The Taliban has announced a new caretaker government for Afghanistan, naming Mullah Mohammad Hassan Akhund as the acting prime minister.

Sep 08, 2021, updated Sep 08, 2021
Taliban fighters took control of the presidential palace in Kabul last month after Afghan President Ashraf Ghani fled the country. Photo: AP/Zabi Karimi

Taliban fighters took control of the presidential palace in Kabul last month after Afghan President Ashraf Ghani fled the country.
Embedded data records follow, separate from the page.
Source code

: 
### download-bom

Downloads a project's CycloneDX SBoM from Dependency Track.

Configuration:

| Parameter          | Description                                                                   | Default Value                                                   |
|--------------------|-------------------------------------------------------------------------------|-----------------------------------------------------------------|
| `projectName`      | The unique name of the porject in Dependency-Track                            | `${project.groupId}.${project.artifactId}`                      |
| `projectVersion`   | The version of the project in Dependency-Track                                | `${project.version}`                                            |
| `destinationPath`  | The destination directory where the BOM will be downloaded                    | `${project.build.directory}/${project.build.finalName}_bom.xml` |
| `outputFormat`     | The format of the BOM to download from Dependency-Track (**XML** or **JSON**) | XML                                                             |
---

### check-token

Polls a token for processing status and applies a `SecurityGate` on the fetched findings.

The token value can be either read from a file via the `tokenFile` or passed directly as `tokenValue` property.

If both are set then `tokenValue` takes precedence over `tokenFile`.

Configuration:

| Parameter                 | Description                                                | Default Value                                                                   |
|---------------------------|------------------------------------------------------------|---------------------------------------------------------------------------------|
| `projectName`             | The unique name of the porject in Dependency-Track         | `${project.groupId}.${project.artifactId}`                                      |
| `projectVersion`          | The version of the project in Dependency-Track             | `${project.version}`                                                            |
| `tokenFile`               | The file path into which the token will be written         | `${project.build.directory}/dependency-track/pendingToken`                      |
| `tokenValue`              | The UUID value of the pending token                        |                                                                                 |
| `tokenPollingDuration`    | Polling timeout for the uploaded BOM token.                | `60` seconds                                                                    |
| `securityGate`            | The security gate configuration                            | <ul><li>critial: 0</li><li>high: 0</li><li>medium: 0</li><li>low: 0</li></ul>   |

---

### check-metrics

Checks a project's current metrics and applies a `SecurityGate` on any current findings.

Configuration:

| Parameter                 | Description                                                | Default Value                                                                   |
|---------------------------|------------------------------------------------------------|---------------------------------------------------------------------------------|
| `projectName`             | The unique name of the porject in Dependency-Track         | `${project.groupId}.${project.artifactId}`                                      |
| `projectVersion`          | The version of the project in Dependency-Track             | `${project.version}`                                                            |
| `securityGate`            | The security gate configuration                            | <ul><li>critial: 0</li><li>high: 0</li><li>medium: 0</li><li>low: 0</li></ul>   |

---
Photo: AP/Zabi Karimi

“The Islamic Emirate decided to appoint and announce a caretaker cabinet to carry out the necessary government works,” Taliban spokesman Zabihullah Mujahid said at a press conference in Kabul.

Mujahid named 33 members of “the new Islamic government” and said the remaining posts will be announced gradually, after careful deliberation.

All members appointed were from within the Taliban ranks and had a religious background.

The Taliban’s new head of ministers, Hassan Akhund, was one of the co-founders of the militant group and served in key positions during the Taliban regime in the 1990s.

Akhund is from the southern Kandahar province and is considered to be a moderate figure.

He is also said to be very close to the group’s supreme leader, Haibatullah Akhundzada.

The group named Mullah Abdul Ghani Baradar and Mawlawi Abdul Salam Hanafi, both senior members of the group’s political office in Qatar, as Akhund’s first and second deputies.

Mawlawi Mohammad Yaqoob Mujahid, the son of the Taliban’s late founder Mullah Omar, was appointed as the acting defence minister while Mullah Sarajuddin Haqqani, the head of the notorious Haqqani network, was appointed as the country’s acting interior minister.

All other key posts were distributed among senior members of the group, mainly from the country’s Pashtun tribe.

Reactions to the Taliban’s cabinet being made up almost exclusively of members from one ethnic group were quick to pour in.

Afghan university lecturer Haroun Rahimi wrote on Twitter that, by a rough count, 99 per cent of the newly appointed officials are from one ethnic group, including four ministers from a single family.

Rahimi said that all other identities – such as the youth, the educated or the political opposition – have been excluded to avoid the Taliban’s internal fracturing.